2015-12-25T16:39:25.848Z cpu3:2758492)VMotion: 4531: 1451061663105920 S: Stopping pre-copy: only 0 pages left to send, which can be sent within the switchover time goal of 0.500 seconds (network bandwidth ~2.116 MB/s, 52403100% t2d)

//In short how vMotion works is:

  • A shadow VM is created on the destination host.
  • Copy each memory page from the source to the destination via the vMotion network. This is known as preCopy.
  • Perform another pass over the VM’s memory, copying any pages that changed during the last preCopy iteration
  • Continue the pre-copy iteration until no changed page remains
  • Stun the VM and resume the destination VM
//Basically, the memory state of the virtual machine is being transferred to the shadow virtual machine created on the destination machine. The memory is nothing but pages.  The pages are transferred to the shadow VM over the vMotion network. Larger the VM I/Os, longer the vMotion process. 

//Towards the end of vMotion the source VM must be destroyed and the operations should continue at the destination end. For this, the ESXi should determine, that the last few memory pages can be transferred over to the destination quickly.
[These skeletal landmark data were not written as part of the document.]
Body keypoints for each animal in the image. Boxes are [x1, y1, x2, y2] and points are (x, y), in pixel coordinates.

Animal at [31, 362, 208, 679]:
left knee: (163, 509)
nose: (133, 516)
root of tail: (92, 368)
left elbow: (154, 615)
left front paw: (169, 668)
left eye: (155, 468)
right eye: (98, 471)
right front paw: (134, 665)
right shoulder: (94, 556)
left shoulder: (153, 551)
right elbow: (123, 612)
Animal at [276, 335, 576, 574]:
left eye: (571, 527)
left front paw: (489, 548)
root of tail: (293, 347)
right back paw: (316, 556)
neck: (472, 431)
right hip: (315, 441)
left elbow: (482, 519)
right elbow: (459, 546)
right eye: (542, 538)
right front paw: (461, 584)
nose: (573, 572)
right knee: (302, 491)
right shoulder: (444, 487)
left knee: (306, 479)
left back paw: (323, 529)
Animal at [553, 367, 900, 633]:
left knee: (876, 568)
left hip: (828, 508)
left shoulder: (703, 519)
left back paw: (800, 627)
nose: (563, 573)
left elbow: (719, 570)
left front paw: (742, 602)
Which is the switch-over goal of 0.5 seconds

//So here when it says only 0 pages left to send, which can be sent within the switchover time goal of 0.500 seconds it means that there are no more active memory pages left to be transferred. So the host declares that the source VM can be destroyed and the vMotion can be completed and the destination VM can resume. All this can happen within the feasible switch time. 

2015-12-25T16:39:25.952Z cpu5:2772001)VMotionSend: 3643: 1451061663105920 S: Sent all modified pages to destination (no network bandwidth estimate)
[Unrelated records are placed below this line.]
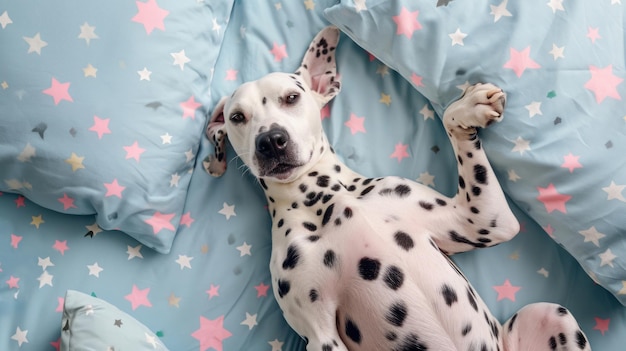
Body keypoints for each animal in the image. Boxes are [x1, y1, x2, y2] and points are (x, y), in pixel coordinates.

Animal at [205, 27, 588, 351]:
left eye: (291, 97)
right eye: (237, 117)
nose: (271, 141)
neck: (322, 198)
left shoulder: (483, 220)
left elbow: (450, 120)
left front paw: (467, 108)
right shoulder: (321, 336)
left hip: (551, 314)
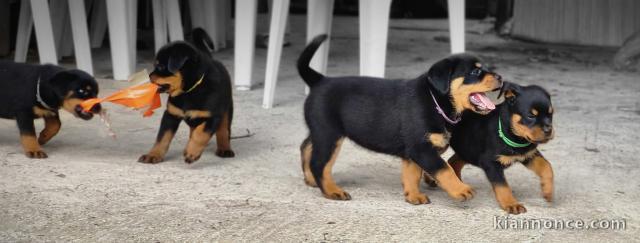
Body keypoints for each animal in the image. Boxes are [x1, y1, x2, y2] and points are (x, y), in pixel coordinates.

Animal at [138, 29, 235, 165]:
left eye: (161, 67)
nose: (149, 77)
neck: (188, 91)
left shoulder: (212, 116)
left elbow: (201, 134)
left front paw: (191, 152)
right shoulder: (170, 115)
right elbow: (162, 138)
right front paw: (153, 155)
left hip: (227, 108)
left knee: (224, 129)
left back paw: (224, 149)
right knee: (194, 129)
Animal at [300, 35, 504, 204]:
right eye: (475, 73)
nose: (501, 77)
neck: (436, 102)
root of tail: (320, 80)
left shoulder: (412, 151)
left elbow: (412, 174)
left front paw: (414, 196)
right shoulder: (420, 148)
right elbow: (444, 168)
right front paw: (461, 190)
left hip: (322, 130)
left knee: (306, 146)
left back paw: (310, 179)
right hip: (329, 134)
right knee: (319, 164)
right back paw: (332, 191)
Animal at [422, 82, 552, 215]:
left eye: (551, 114)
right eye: (531, 116)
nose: (549, 130)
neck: (513, 135)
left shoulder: (528, 154)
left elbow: (547, 166)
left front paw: (547, 191)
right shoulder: (491, 163)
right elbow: (502, 186)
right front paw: (511, 204)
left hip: (468, 149)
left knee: (452, 161)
//Here it tells that the for the vMotion ID the "S" Source has sent all the memory pages to the destination.

2015-12-25T16:39:26.900Z cpu0:2758489)Hbr: 3434: Migration end received (worldID=2758492) (migrateType=1) (event=1) (isSource=1) (sharedConfig=1)
2015-12-25T16:39:26.908Z cpu3:32820)Net: 3354: disconnected client from port 0x200000c
2015-12-25T16:39:26.967Z cpu3:34039)DLX: 3768: vol 'Recovery_LUN', lock at 116094976: [Req mode 1] Checking liveness:

//Here the migration has completed for the world ID, the migration type. And the virtual machine in my case is residing on Recovery_LUN is locked by the new host that is residing on with a new world ID that was assigned during the vMotion.

So you know what a successful vMotion looks like in the vmkernel.log
In depth vMotion can be found in the vmware.log, which can be self explanatory once you know what to look at and where to look at.